INSTRUCTIONS TO FOLLOW = Wherever the word "about" appears in the entries, copy the whole line.

MATERIAL PROVIDED =
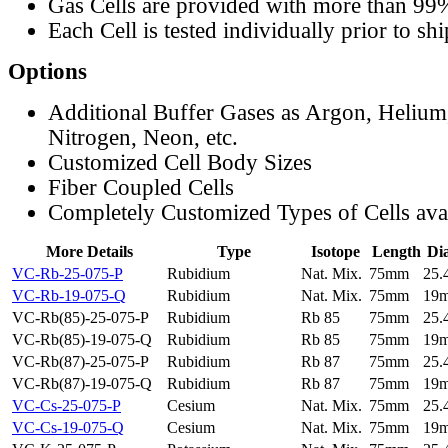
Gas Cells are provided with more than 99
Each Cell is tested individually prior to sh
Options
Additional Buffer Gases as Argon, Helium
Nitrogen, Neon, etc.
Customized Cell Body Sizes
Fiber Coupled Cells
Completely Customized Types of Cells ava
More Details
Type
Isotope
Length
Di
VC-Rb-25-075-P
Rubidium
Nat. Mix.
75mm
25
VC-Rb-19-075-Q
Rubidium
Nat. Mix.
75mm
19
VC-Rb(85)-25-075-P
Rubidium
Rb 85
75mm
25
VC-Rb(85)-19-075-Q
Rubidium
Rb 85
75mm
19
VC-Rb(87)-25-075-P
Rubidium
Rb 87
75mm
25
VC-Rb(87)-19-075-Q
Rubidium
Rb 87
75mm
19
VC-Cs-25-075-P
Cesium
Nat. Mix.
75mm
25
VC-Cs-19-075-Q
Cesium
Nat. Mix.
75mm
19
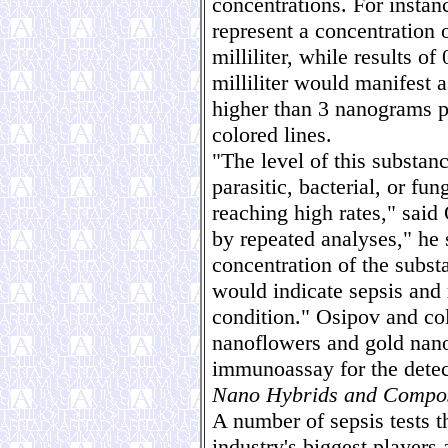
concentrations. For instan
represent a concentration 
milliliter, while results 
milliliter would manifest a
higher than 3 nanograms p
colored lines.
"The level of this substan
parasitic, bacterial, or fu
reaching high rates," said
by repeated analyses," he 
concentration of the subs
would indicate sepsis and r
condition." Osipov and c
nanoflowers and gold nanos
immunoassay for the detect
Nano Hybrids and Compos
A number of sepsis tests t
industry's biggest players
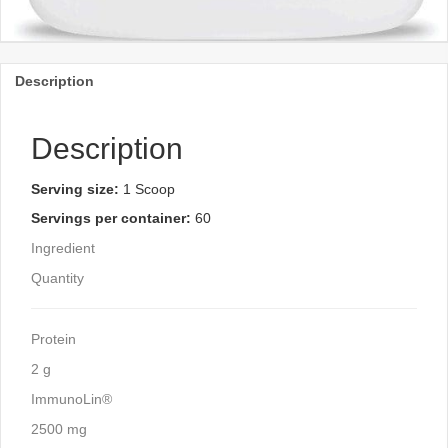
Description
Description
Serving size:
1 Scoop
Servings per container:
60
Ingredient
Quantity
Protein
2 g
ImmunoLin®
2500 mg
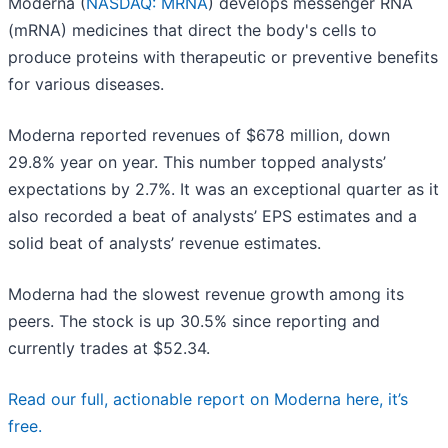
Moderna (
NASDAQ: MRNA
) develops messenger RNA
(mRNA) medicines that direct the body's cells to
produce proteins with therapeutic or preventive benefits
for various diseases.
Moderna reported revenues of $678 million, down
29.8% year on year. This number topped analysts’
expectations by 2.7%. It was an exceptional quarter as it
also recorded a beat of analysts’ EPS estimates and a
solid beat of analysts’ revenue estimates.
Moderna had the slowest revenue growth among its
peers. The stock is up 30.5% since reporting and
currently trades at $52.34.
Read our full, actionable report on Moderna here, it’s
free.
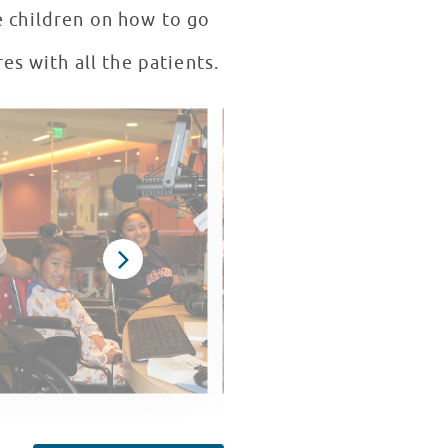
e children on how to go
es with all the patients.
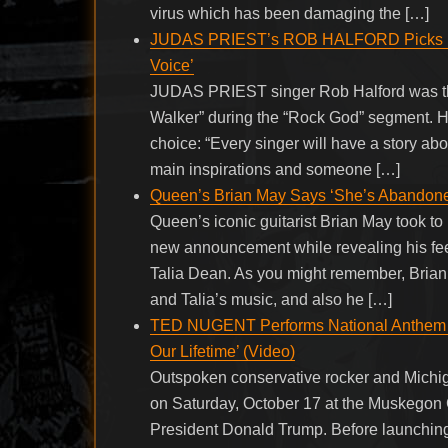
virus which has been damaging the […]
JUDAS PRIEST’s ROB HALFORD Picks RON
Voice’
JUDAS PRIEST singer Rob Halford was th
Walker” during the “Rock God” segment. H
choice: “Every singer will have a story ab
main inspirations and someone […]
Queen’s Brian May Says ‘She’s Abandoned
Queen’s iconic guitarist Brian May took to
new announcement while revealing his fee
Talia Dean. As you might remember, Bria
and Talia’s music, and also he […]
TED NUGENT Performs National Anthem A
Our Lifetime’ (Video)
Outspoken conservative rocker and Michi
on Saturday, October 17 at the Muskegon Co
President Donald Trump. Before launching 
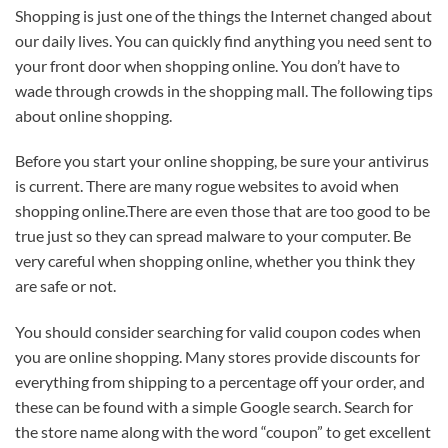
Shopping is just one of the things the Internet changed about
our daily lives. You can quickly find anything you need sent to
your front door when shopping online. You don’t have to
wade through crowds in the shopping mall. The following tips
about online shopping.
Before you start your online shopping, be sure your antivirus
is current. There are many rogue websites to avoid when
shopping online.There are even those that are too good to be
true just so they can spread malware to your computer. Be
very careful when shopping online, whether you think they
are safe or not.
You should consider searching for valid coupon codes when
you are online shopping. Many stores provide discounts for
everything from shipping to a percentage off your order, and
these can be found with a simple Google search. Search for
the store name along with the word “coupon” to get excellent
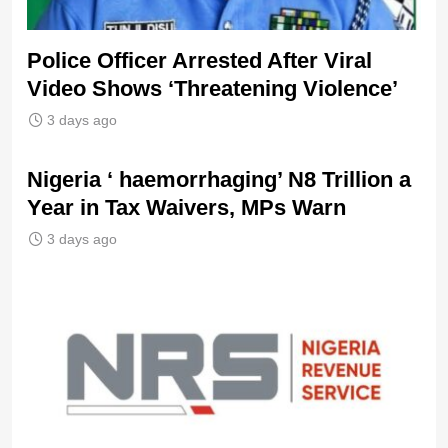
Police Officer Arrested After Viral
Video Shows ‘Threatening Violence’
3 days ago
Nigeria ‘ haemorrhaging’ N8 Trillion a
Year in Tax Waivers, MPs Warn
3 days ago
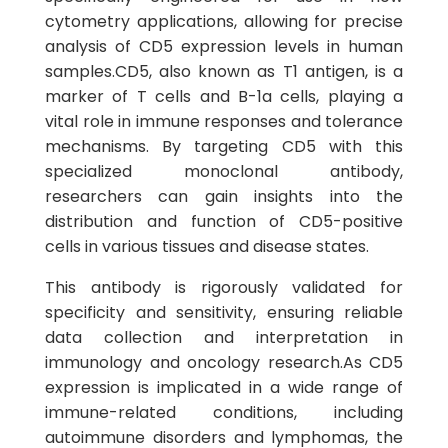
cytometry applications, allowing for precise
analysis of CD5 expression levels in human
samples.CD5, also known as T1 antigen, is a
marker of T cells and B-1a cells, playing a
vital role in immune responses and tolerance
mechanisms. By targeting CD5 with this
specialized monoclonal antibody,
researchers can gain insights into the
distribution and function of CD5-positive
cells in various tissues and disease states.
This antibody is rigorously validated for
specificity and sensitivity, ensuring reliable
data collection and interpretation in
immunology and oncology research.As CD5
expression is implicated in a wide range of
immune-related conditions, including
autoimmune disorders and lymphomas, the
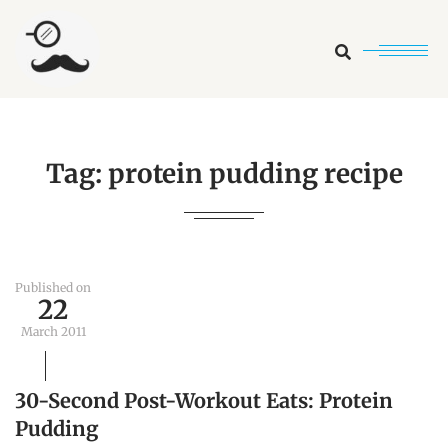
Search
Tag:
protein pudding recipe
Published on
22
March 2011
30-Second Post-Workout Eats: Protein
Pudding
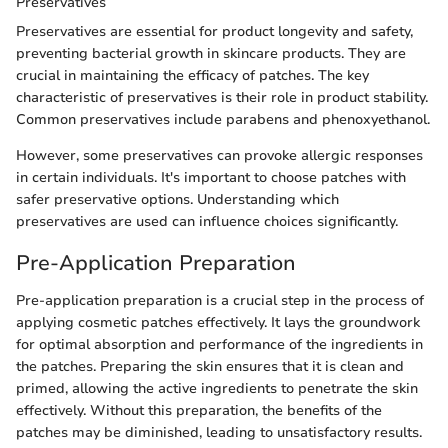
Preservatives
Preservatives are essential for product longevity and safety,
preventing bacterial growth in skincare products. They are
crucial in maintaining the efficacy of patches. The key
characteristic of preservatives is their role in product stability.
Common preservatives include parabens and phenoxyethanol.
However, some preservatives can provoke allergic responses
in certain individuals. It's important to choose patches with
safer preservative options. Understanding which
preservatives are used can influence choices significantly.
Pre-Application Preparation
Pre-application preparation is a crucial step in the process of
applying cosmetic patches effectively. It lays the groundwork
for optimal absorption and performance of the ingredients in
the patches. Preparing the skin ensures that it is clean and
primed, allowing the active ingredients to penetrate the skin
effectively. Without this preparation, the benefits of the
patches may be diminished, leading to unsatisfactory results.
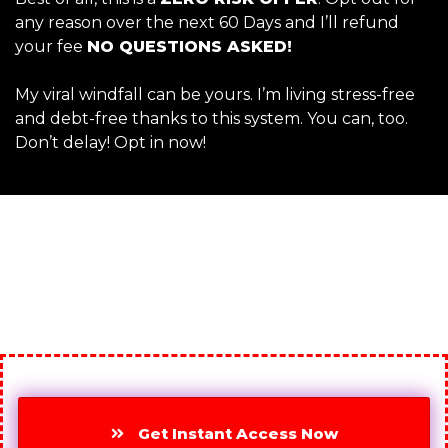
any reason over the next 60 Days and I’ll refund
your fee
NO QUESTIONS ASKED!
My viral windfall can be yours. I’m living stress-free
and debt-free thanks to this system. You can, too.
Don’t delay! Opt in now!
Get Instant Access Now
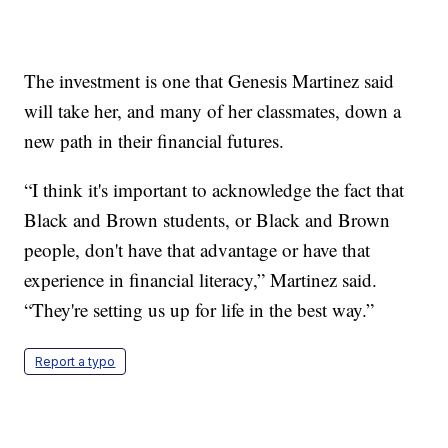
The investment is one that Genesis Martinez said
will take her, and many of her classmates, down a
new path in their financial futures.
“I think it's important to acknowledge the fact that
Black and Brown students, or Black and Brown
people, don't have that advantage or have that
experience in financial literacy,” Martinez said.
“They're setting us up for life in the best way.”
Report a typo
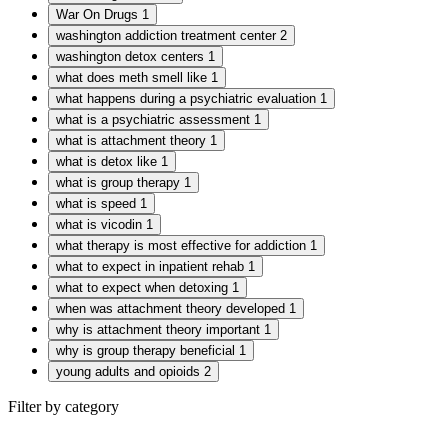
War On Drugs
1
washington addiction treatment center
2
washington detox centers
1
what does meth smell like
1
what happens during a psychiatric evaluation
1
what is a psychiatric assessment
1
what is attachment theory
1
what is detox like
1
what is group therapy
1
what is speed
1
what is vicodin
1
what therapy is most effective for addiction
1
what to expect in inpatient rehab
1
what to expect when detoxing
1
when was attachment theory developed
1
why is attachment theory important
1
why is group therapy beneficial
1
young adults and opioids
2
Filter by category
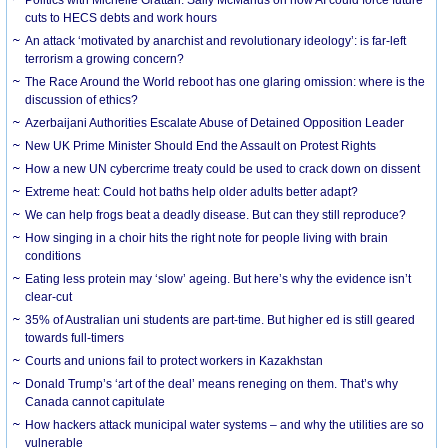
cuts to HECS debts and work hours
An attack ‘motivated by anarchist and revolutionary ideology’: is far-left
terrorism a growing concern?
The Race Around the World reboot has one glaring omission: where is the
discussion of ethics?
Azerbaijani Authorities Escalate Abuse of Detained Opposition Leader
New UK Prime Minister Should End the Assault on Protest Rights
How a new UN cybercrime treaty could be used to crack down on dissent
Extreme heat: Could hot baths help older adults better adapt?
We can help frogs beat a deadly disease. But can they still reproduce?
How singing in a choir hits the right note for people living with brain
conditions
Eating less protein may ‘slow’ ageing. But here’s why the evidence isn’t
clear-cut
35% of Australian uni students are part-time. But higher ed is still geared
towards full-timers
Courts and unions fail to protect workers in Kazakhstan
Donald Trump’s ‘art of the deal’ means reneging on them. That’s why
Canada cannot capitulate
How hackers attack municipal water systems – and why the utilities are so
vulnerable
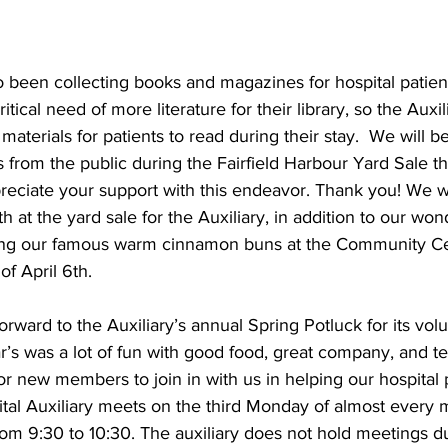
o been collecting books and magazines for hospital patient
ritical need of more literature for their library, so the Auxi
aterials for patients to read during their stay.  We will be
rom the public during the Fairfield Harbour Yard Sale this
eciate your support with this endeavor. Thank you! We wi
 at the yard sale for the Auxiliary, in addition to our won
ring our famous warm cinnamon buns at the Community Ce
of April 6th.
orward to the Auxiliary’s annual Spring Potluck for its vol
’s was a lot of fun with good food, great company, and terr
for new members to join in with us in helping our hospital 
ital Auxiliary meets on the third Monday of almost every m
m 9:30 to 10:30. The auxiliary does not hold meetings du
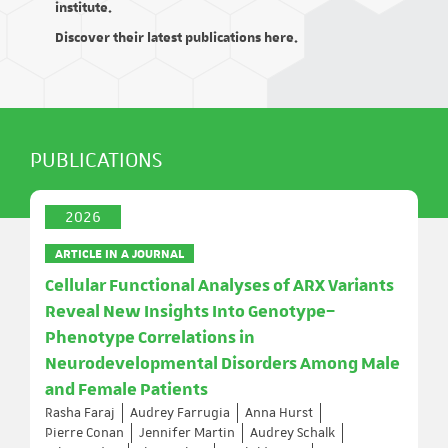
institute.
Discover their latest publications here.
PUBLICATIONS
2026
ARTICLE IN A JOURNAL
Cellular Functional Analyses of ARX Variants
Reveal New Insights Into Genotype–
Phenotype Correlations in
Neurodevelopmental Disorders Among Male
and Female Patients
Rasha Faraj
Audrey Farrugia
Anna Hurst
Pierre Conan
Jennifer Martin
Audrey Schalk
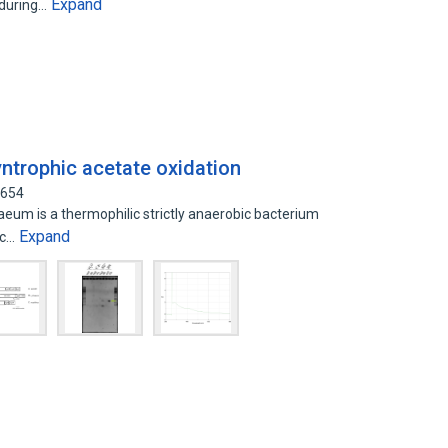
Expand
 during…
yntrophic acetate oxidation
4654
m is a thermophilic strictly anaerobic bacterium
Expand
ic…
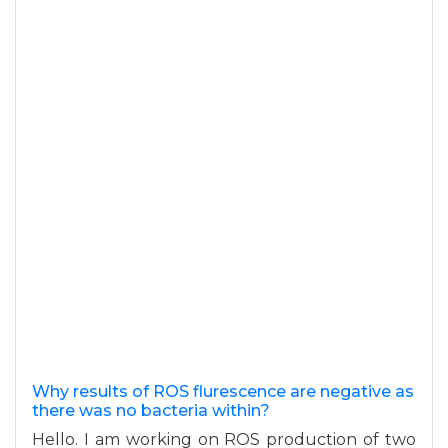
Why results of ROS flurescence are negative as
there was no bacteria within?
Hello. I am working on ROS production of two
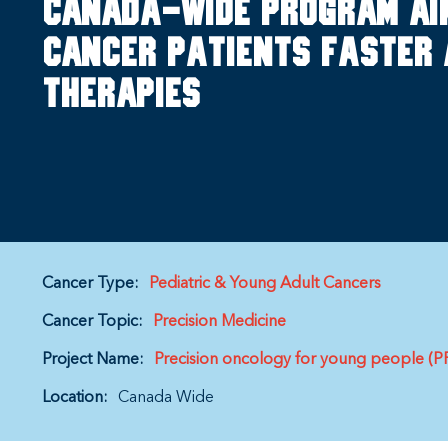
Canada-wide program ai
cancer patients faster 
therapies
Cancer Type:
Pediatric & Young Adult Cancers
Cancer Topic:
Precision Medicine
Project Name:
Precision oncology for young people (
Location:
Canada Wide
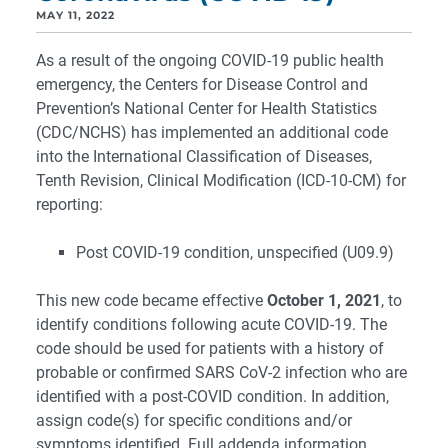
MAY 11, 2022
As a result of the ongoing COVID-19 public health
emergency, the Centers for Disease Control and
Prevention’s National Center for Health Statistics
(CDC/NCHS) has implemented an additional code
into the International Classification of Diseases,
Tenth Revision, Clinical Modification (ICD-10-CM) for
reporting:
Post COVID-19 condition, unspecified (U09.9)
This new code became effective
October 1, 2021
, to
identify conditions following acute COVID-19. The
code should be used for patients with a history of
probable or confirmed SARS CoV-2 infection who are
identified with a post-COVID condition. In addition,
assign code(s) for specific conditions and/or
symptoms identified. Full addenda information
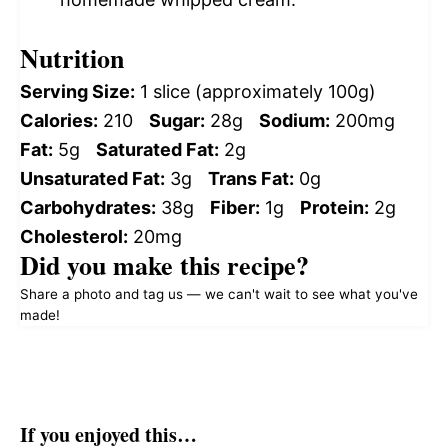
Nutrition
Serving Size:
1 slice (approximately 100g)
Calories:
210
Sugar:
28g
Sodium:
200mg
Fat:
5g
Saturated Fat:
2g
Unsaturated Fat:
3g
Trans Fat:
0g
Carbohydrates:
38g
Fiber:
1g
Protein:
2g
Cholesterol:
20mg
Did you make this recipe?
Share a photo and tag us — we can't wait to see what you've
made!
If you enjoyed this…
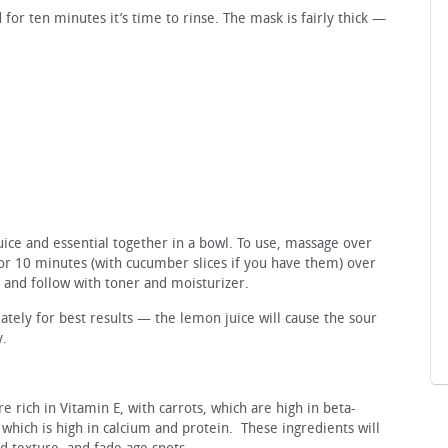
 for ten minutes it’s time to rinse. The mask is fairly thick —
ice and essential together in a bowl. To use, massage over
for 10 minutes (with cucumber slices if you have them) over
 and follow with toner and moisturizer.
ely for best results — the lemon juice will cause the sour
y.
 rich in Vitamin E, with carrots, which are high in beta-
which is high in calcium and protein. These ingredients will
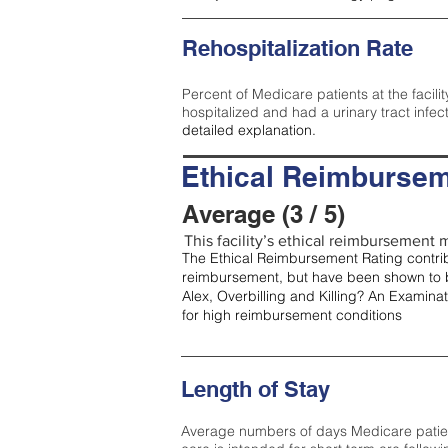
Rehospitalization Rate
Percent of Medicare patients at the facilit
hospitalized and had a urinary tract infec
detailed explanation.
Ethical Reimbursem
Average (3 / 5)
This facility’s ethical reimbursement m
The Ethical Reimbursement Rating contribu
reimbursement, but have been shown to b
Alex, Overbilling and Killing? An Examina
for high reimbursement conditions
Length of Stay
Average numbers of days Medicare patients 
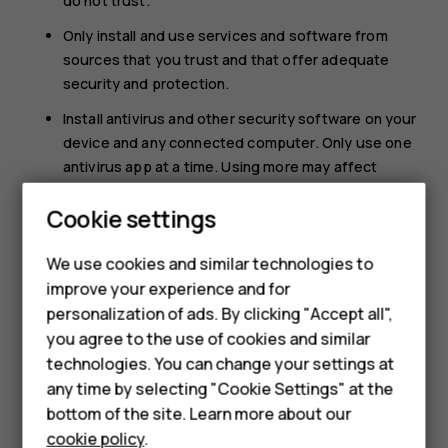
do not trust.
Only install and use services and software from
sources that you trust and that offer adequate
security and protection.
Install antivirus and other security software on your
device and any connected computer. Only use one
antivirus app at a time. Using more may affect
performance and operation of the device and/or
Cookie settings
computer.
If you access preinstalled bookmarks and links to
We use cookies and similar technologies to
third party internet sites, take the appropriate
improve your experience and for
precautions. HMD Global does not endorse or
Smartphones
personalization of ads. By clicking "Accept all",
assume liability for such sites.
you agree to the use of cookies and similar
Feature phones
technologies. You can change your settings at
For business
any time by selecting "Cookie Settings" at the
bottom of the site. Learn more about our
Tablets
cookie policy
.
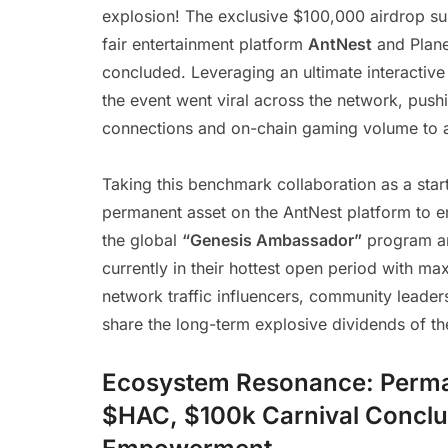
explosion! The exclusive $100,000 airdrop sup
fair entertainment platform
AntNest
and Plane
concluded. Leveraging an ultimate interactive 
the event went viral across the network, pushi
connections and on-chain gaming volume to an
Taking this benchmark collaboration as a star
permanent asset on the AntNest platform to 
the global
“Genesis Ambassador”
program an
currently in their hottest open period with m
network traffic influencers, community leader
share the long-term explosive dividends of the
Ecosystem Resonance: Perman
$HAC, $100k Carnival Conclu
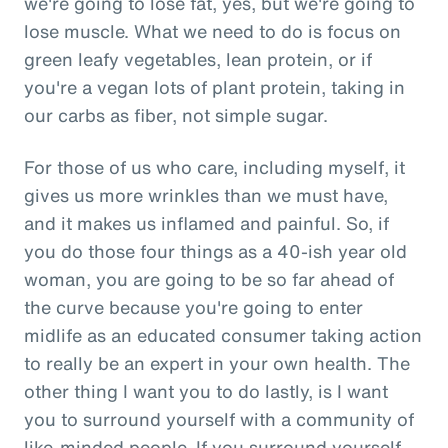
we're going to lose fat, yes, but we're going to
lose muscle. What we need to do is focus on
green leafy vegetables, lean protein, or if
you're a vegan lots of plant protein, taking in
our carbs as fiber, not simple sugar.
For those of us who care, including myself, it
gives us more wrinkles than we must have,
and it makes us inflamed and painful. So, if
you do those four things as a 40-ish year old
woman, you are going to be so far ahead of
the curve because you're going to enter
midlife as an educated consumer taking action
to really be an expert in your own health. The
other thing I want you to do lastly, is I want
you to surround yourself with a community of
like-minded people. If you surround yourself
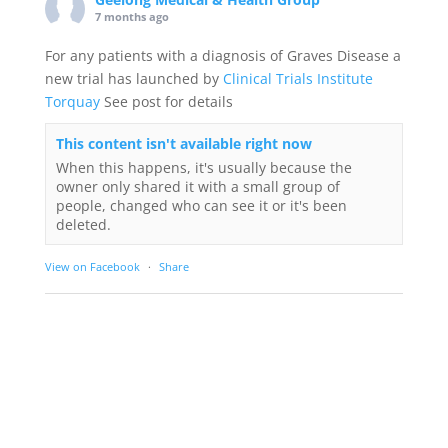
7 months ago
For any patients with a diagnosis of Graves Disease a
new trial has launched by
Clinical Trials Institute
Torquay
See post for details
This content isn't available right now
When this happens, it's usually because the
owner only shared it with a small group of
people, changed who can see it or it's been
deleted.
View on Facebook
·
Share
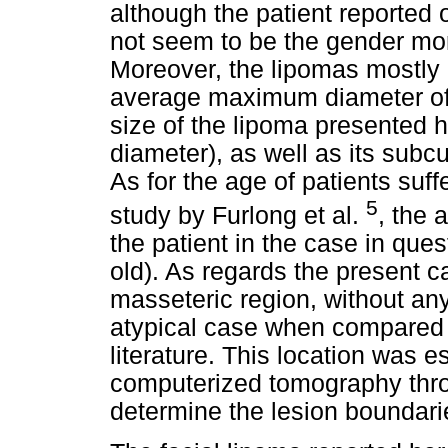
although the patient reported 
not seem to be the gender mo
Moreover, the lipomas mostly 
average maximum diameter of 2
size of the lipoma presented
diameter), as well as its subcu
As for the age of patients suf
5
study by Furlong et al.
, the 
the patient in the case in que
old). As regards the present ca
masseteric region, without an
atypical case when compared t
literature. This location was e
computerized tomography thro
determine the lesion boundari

YOUR SOLUTION =
Shopping is just one of the things the Internet changed about
about online shopping.
bottom of the site. Learn more about our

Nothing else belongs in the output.